• Work item: Each entry that follows is to be copied exactly, minus any pictures.

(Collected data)
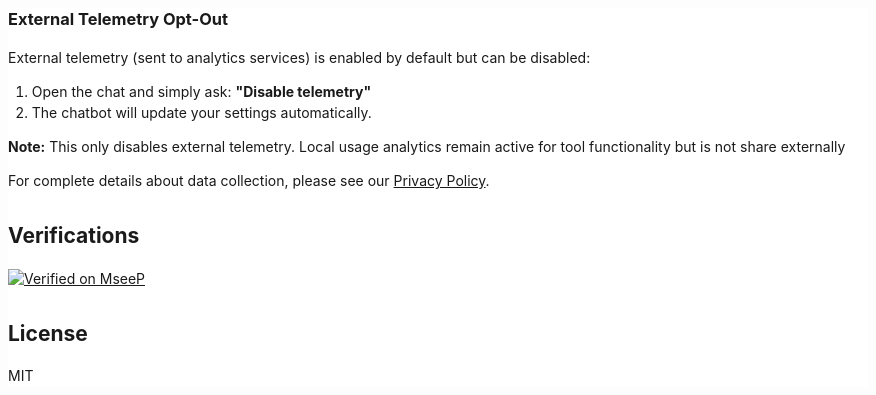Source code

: ### External Telemetry Opt-Out
External telemetry (sent to analytics services) is enabled by default but can be disabled:

1. Open the chat and simply ask:
   **"Disable telemetry"**
2. The chatbot will update your settings automatically.

**Note:** This only disables external telemetry. Local usage analytics remain active for tool functionality but is not share externally

For complete details about data collection, please see our [Privacy Policy](PRIVACY.md).

## Verifications
[![Verified on MseeP](https://mseep.ai/badge.svg)](https://mseep.ai/app/25ff7a06-58bc-40b8-bd79-ebb715140f1a)

## License

MIT
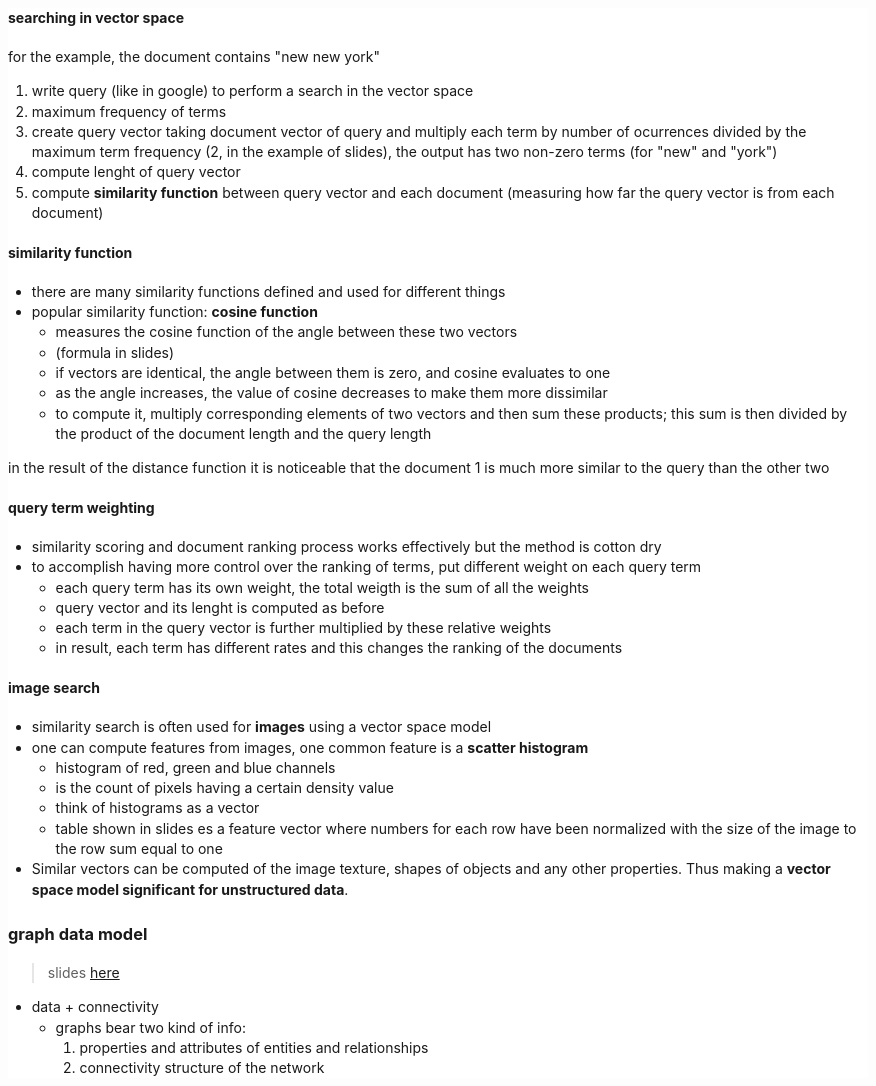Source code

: #### searching in vector space

for the example, the document contains "new new york"

1. write query (like in google) to perform a search in the vector space
2. maximum frequency of terms
3. create query vector taking document vector of query and multiply each term by number of ocurrences divided by the maximum term frequency (2, in the example of slides), the output has two non-zero terms (for "new" and "york")
4. compute lenght of query vector
5. compute **similarity function** between query vector and each document (measuring how far the query vector is from each document) 

#### similarity function

- there are many similarity functions defined and used for different things
- popular similarity function: **cosine function**
  - measures the cosine function of the angle between these two vectors
  - (formula in slides)
  - if vectors are identical, the angle between them is zero, and cosine evaluates to one
  - as the angle increases, the value of cosine decreases to make them more dissimilar
  - to compute it, multiply corresponding elements of two vectors and then sum these products; this sum is then divided by the product of the document length and the query length 

in the result of the distance function it is noticeable that the document 1 is much more similar to the query than the other two

#### query term weighting

- similarity scoring and document ranking process works effectively but the method is cotton dry
- to accomplish having more control over the ranking of terms, put different weight on each query term
  - each query term has its own weight, the total weigth is the sum of all the weights
  - query vector and its lenght is computed as before
  - each term in the query vector is further multiplied by these relative weights
  - in result, each term has different rates and this changes the ranking of the documents

#### image search

- similarity search is often used for **images** using a vector space model
- one can compute features from images, one common feature is a **scatter histogram**
  - histogram of red, green and blue channels
  - is the count of pixels having a certain density value
  - think of histograms as a vector
  - table shown in slides es a feature vector where numbers for each row have been normalized with the size of the image to the row sum equal to one
- Similar vectors can be computed of the image texture, shapes of objects and any other properties. Thus making a **vector space model significant for unstructured data**.

### graph data model

> slides [here](slides/02_GraphDataModel.pdf)

- data + connectivity
  - graphs bear two kind of info: 
    1. properties and attributes of entities and relationships
    2. connectivity structure of the network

• Your response:
Source code

: ### External Telemetry Opt-Out
External telemetry (sent to analytics services) is enabled by default but can be disabled:

1. Open the chat and simply ask:
   **"Disable telemetry"**
2. The chatbot will update your settings automatically.

**Note:** This only disables external telemetry. Local usage analytics remain active for tool functionality but is not share externally

For complete details about data collection, please see our [Privacy Policy](PRIVACY.md).

## Verifications
[![Verified on MseeP](https://mseep.ai/badge.svg)](https://mseep.ai/app/25ff7a06-58bc-40b8-bd79-ebb715140f1a)

## License

MIT
Source code

: #### searching in vector space

for the example, the document contains "new new york"

1. write query (like in google) to perform a search in the vector space
2. maximum frequency of terms
3. create query vector taking document vector of query and multiply each term by number of ocurrences divided by the maximum term frequency (2, in the example of slides), the output has two non-zero terms (for "new" and "york")
4. compute lenght of query vector
5. compute **similarity function** between query vector and each document (measuring how far the query vector is from each document) 

#### similarity function

- there are many similarity functions defined and used for different things
- popular similarity function: **cosine function**
  - measures the cosine function of the angle between these two vectors
  - (formula in slides)
  - if vectors are identical, the angle between them is zero, and cosine evaluates to one
  - as the angle increases, the value of cosine decreases to make them more dissimilar
  - to compute it, multiply corresponding elements of two vectors and then sum these products; this sum is then divided by the product of the document length and the query length 

in the result of the distance function it is noticeable that the document 1 is much more similar to the query than the other two

#### query term weighting

- similarity scoring and document ranking process works effectively but the method is cotton dry
- to accomplish having more control over the ranking of terms, put different weight on each query term
  - each query term has its own weight, the total weigth is the sum of all the weights
  - query vector and its lenght is computed as before
  - each term in the query vector is further multiplied by these relative weights
  - in result, each term has different rates and this changes the ranking of the documents

#### image search

- similarity search is often used for **images** using a vector space model
- one can compute features from images, one common feature is a **scatter histogram**
  - histogram of red, green and blue channels
  - is the count of pixels having a certain density value
  - think of histograms as a vector
  - table shown in slides es a feature vector where numbers for each row have been normalized with the size of the image to the row sum equal to one
- Similar vectors can be computed of the image texture, shapes of objects and any other properties. Thus making a **vector space model significant for unstructured data**.

### graph data model

> slides [here](slides/02_GraphDataModel.pdf)

- data + connectivity
  - graphs bear two kind of info: 
    1. properties and attributes of entities and relationships
    2. connectivity structure of the network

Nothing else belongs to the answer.